Encyclopedia of Shinto

詳細表示 (Complete Article)

カテゴリー1: 8. Schools, Groups, and Personalities
カテゴリー2: Personalities
Title
Yoshida Kanemi
Text (1535-161)
Head of Yoshida Shintō in the Azuchi-Momoyama period (ca. 1574-1600). Born in 1535 as the eldest son of Yoshida Kanemigi, he was also the older brother of Bonshun. He was at first called Kaneyasu, but later changed his name to Kanemi. In his career at court, he reached the ceremonial posts of Imperial Chamberlain (jijū), Senior Assistant Director of Divinities (jingi taifu), and Head of the Left Outer Palace Guard (saemon no kami), as well as Junior Second Court Rank.
Gifted with great political dexterity, Yoshida gained the confidence of warlords like Oda Nobunga, Akechi Mitsuhide, and Toyotomi Hideyoshi, thereby greatly enlarging the political influence of Yoshida Shintō. Yoshida was particularly close to Hosokawa Fujitaka (aka Yūsai, 1534-1610, whose mother was Kanemi's aunt, while his daughter married Yoshida's grandson Kanehide). In 1590 Yoshida was allowed to restore the Hasshinden (Eight Kami Halls), which were formerly part of the Department of Divinities (jingikan), in the precincts of the Yoshida main ceremonial site (Saijōsho) on Mount Yoshida, and for this he received income of twenty koku of rice. This marked the beginning of the Saijōsho's acting as Proxy for the Department of Divinities (jingikandai) during the early modern period, and in this way Yoshida successfully integrated his family's shrine into the ceremonial system of the court. Moreover, after the death of Toyotomi Hideyoshi, Yoshida and his brother Bonshun devoted their efforts into the erection of Toyokuni Shrine (today's Toyokuni Jinja), where Hideyoshi's spirit was deified and Yoshida's grandson Kaneyori was installed as Chief Priest (gūji).
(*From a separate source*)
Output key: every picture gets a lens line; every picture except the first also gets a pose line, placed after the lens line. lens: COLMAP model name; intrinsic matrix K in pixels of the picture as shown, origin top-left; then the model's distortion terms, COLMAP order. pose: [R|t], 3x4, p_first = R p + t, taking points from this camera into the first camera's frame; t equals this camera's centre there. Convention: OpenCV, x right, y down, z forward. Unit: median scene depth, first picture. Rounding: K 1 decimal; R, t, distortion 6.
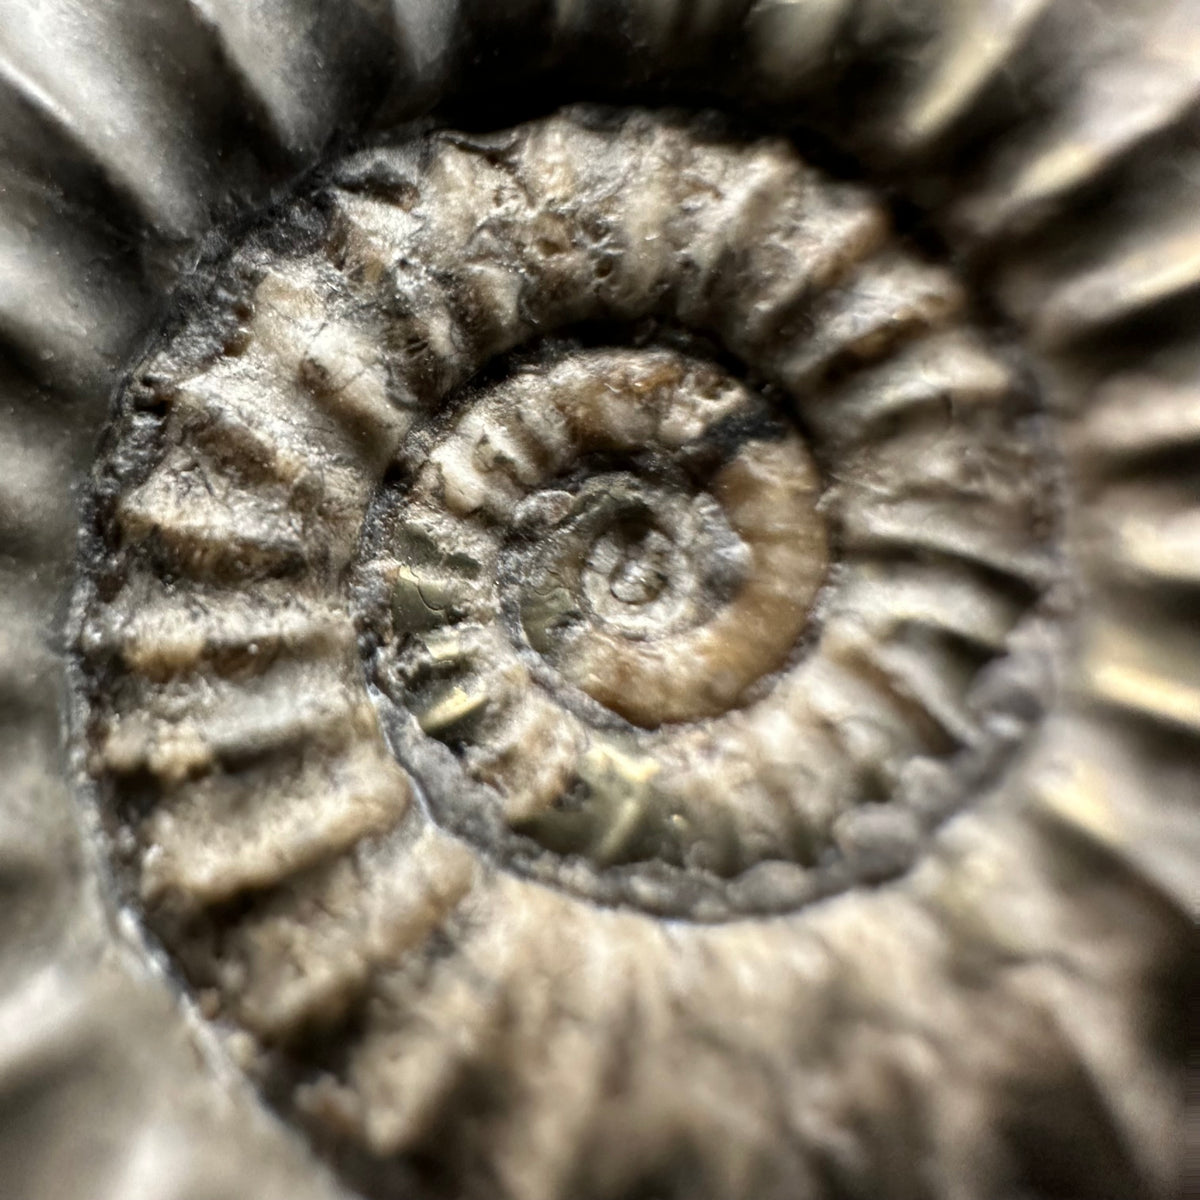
lens RADIAL K [[1189.2, 0, 342.6], [0, 1189.2, 467.8], [0, 0, 1]] dist [-0.049027, 0.001793]
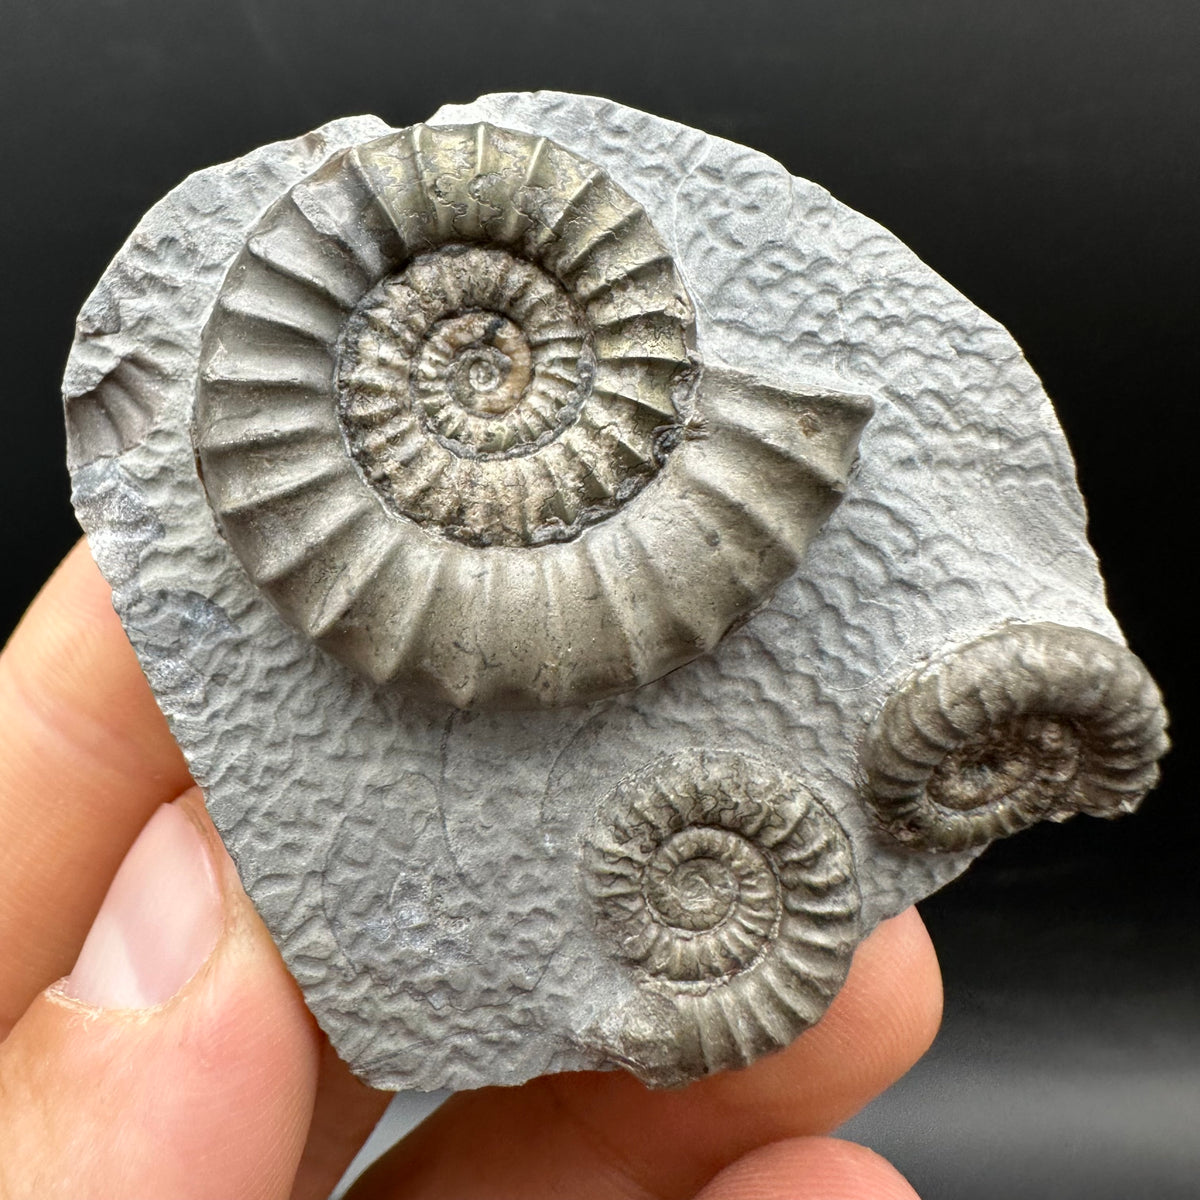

As a Shinto theologian, Yoshida Kanemi may have lacked ingeniousness and did not go beyond previous interpretations, but his political activities ensured a firm foundation for the status of the Yoshida House as "Head of Shinto" (shintō chōjō or jingi chōjō), a feat representing his main personal achievement. Kanemi died on the second day of the ninth month of 1510 at the age of seventy-five. He wrote Outline of Shinto (Shintō taii), and also left a diary, Kanemi-kyō ki, which is a detailed source of information on the political situation of the Azuchi-Momoyama period.